The reason I was thinking about this situation is that I came across 2 articles today, on patients who have had terminal illnesses and how they chose to deal with them. The first one comes from the NY Times, titled "17 Years Later, Stage 4 Survivor Is Savoring a Life Well Lived". In it, a writer details her way of celebrating the time-till-death that never was - she was given about 2 years to live following her breast cancer diagnosis, and is now celebrating 17. She posts to other Stage 4 survivors to give hope and a reminder that she is still around, defying expectations. The second article comes from CNN, titled "Death at 25: Blogging the end of a life". This details the life and death of a brave 25 year old diagnosed with cystic fibrosis, who used her blog as a way to chronicle and accept her path towards death, while still fighting.
I don't know which is better, honestly. Of course, everyone's story is personal. And everyone has the right to speak to the truths of their lives. But I always wonder about the other patients and their families. Do they read these pieces and think "Hey, you can BEAT it!"? I remember a flurry when Patrick Swayze announced his diagnosis of pancreatic cancer - everyone declared to the media that he would BEAT it and SURVIVE and be this magical story, and I felt awful second-guessing that, because I knew the 1-year survival rate was dismal. I just didn't think it was fair to give false hope via the media, and make other families of pancreatic cancer victims feel miserable when their moms or dads died. Is that the right message for someone who, statistically, won't survive? And how are we defining beating it, anyways?

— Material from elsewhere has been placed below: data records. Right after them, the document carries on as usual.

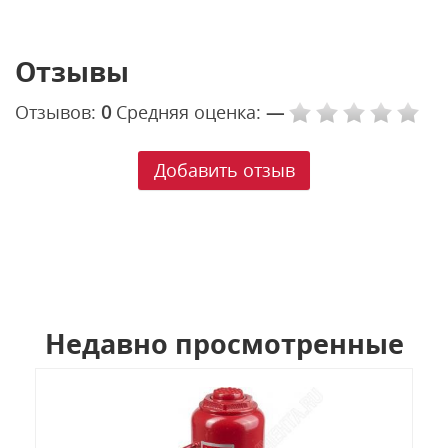
Отзывы
Отзывов:
0
Средняя оценка:
—
Добавить отзыв
Недавно просмотренные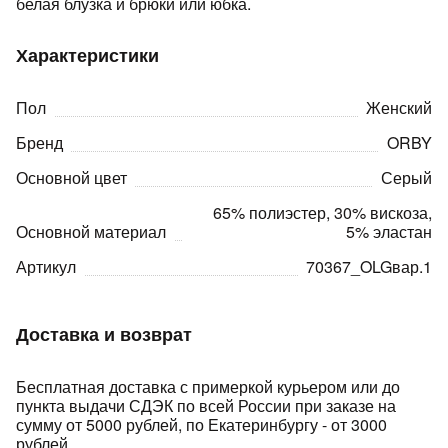
белая блузка и брюки или юбка.
Характеристики
Пол
Женский
Бренд
ORBY
раз в 2 недели
Основной цвет
Серый
65% полиэстер, 30% вискоза,
Основной материал
5% эластан
Артикул
70367_OLGвар.1
Доставка и возврат
Бесплатная доставка с примеркой курьером или до
пункта выдачи СДЭК по всей России при заказе на
сумму от 5000 рублей, по Екатеринбургу - от 3000
рублей.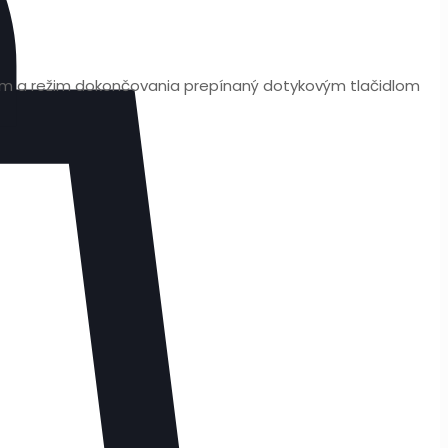
žim a režim dokončovania prepínaný dotykovým tlačidlom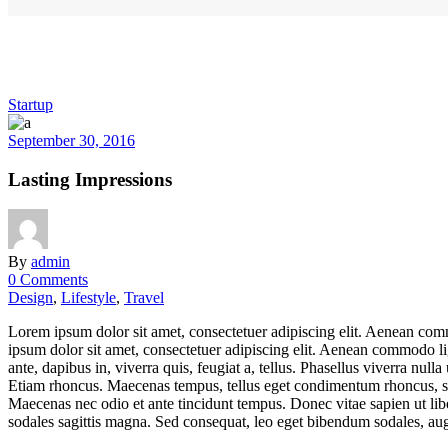
Startup
September 30, 2016
Lasting Impressions
By
admin
0 Comments
Design
,
Lifestyle
,
Travel
Lorem ipsum dolor sit amet, consectetuer adipiscing elit. Aenean co
ipsum dolor sit amet, consectetuer adipiscing elit. Aenean commodo l
ante, dapibus in, viverra quis, feugiat a, tellus. Phasellus viverra nul
Etiam rhoncus. Maecenas tempus, tellus eget condimentum rhoncus, se
Maecenas nec odio et ante tincidunt tempus. Donec vitae sapien ut libe
sodales sagittis magna. Sed consequat, leo eget bibendum sodales, augu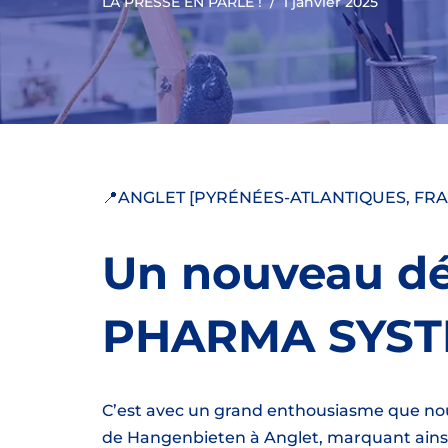
LA PRESSE EN PARLE !
1 janvier 2025
📍ANGLET [PYRÉNÉES-ATLANTIQUES, FRA
Un nouveau d
PHARMA SYS
C’est avec un grand enthousiasme que no
de Hangenbieten à Anglet, marquant ainsi 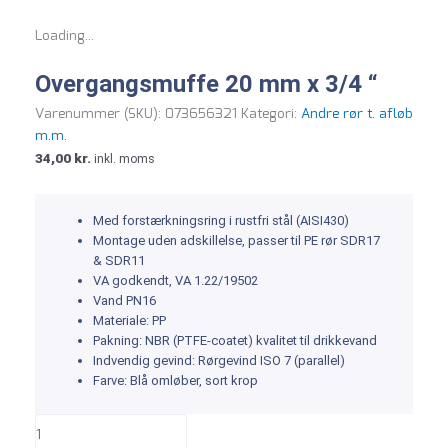
Loading...
Overgangsmuffe 20 mm x 3/4 “
Varenummer (SKU):
073656321
Kategori:
Andre rør t. afløb
m.m.
34,00
kr.
inkl. moms
Med forstærkningsring i rustfri stål (AISI430)
Montage uden adskillelse, passer til PE rør SDR17
& SDR11
VA godkendt, VA 1.22/19502
Vand PN16
Materiale: PP
Pakning: NBR (PTFE-coatet) kvalitet til drikkevand
Indvendig gevind: Rørgevind ISO 7 (parallel)
Farve: Blå omløber, sort krop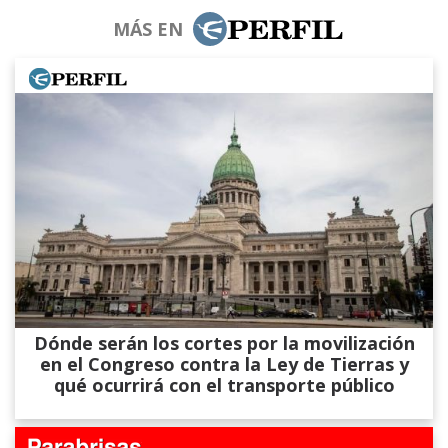
MÁS EN
Dónde serán los cortes por la movilización
en el Congreso contra la Ley de Tierras y
qué ocurrirá con el transporte público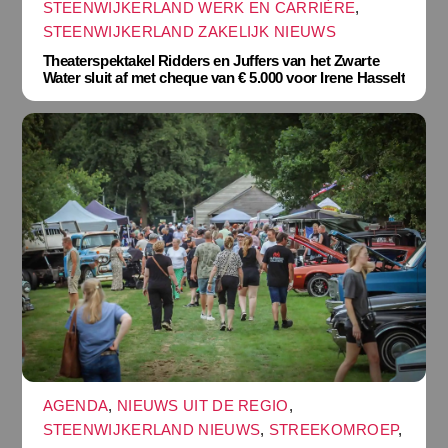
STEENWIJKERLAND WERK EN CARRIÈRE
,
STEENWIJKERLAND ZAKELIJK NIEUWS
Theaterspektakel Ridders en Juffers van het Zwarte
Water sluit af met cheque van € 5.000 voor Irene Hasselt
AGENDA
,
NIEUWS UIT DE REGIO
,
STEENWIJKERLAND NIEUWS
,
STREEKOMROEP
,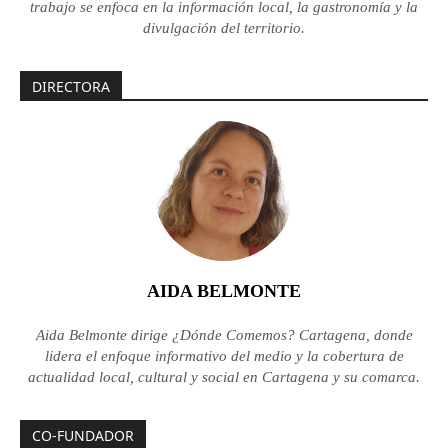
trabajo se enfoca en la información local, la gastronomía y la
divulgación del territorio.
DIRECTORA
AIDA BELMONTE
Aida Belmonte dirige ¿Dónde Comemos? Cartagena, donde
lidera el enfoque informativo del medio y la cobertura de
actualidad local, cultural y social en Cartagena y su comarca.
CO-FUNDADOR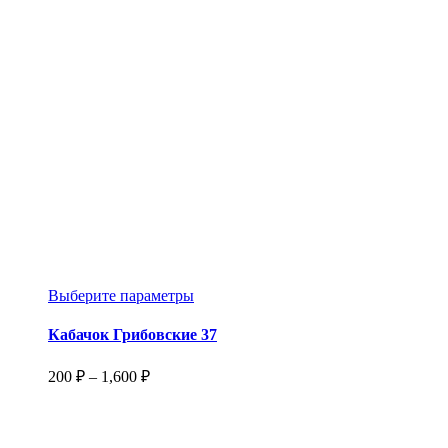
Этот
Выберите параметры
товар
имеет
Кабачок Грибовские 37
несколько
вариаций.
Диапазон
200
₽
–
1,600
₽
Опции
цен:
можно
200 ₽
выбрать
–
на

I personally don't feel society gives enough credit to those brave enough to die with dignity, and know when to stop. But I imagine that if I had been in that brave young girl's position with cystic fibrosis, I would want to have some hope despite all the medical reasons to say no. One needs hope to live, and thrive, and look in the mirror everyday and say that you didn't take a step backward in life.
I just don't know where the line is.